Stored data entries:

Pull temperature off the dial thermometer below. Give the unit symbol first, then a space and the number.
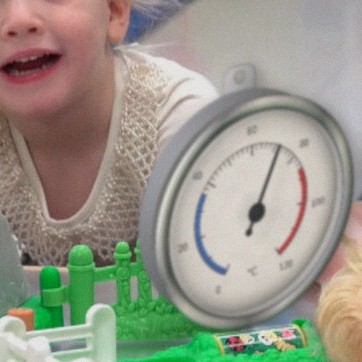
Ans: °C 70
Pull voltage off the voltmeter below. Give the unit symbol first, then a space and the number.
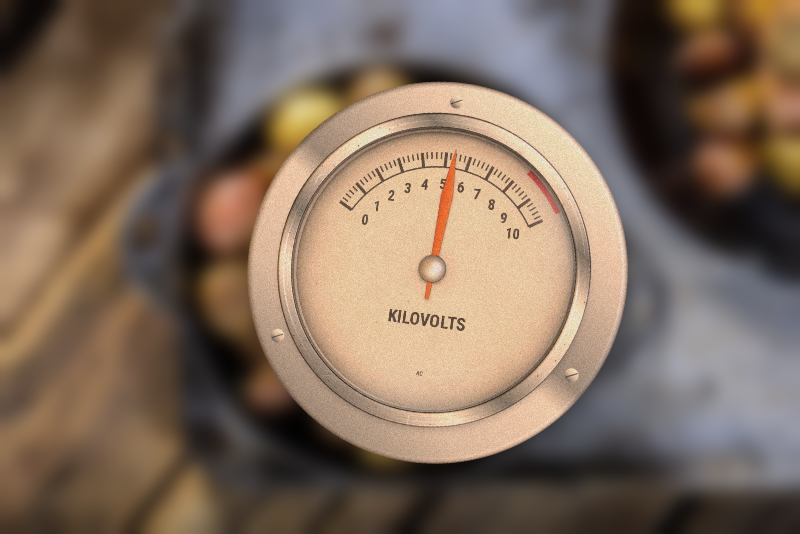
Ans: kV 5.4
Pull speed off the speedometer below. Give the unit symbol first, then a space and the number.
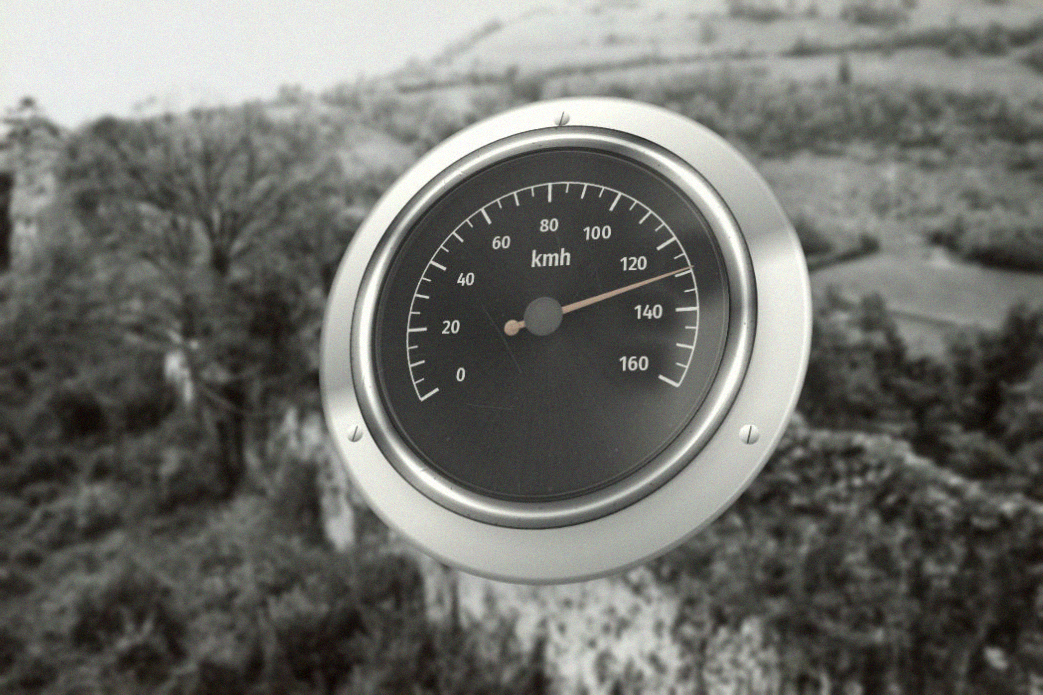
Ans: km/h 130
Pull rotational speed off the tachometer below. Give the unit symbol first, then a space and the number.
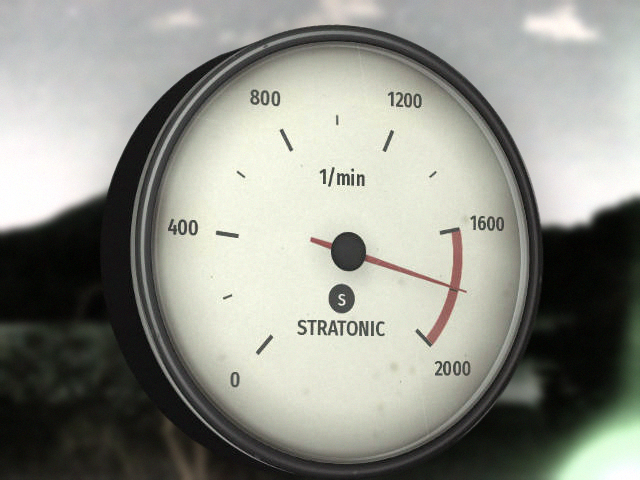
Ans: rpm 1800
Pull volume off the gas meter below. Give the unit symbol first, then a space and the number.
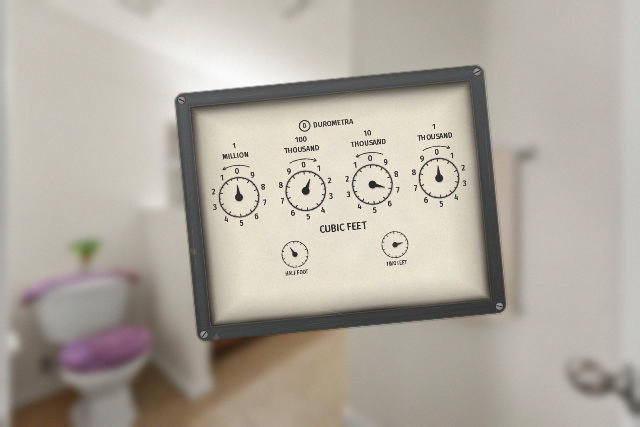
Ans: ft³ 7000
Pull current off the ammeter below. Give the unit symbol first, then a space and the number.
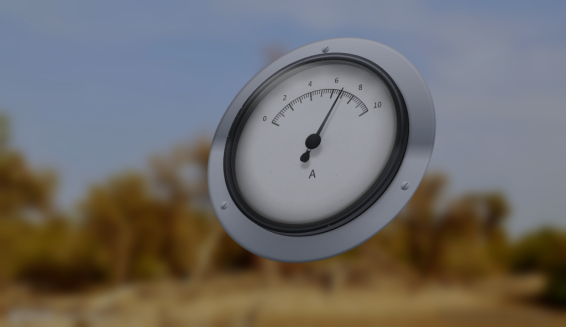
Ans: A 7
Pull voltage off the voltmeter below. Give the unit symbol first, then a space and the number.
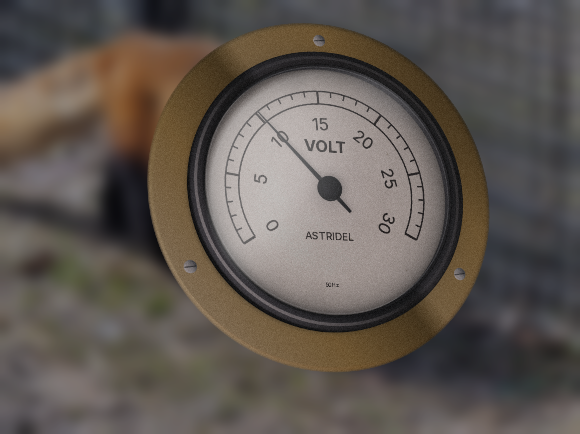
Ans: V 10
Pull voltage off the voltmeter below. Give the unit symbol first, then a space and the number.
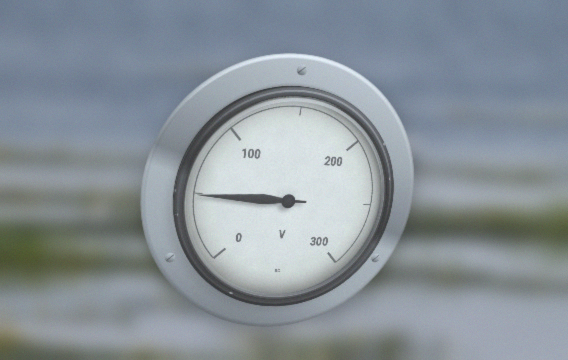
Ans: V 50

→ **ACTIVITY**:
List each line above that contains the string "space". Case counts.

→ **REPLY TO THE EXERCISE**:
Pull temperature off the dial thermometer below. Give the unit symbol first, then a space and the number.
Pull voltage off the voltmeter below. Give the unit symbol first, then a space and the number.
Pull speed off the speedometer below. Give the unit symbol first, then a space and the number.
Pull rotational speed off the tachometer below. Give the unit symbol first, then a space and the number.
Pull volume off the gas meter below. Give the unit symbol first, then a space and the number.
Pull current off the ammeter below. Give the unit symbol first, then a space and the number.
Pull voltage off the voltmeter below. Give the unit symbol first, then a space and the number.
Pull voltage off the voltmeter below. Give the unit symbol first, then a space and the number.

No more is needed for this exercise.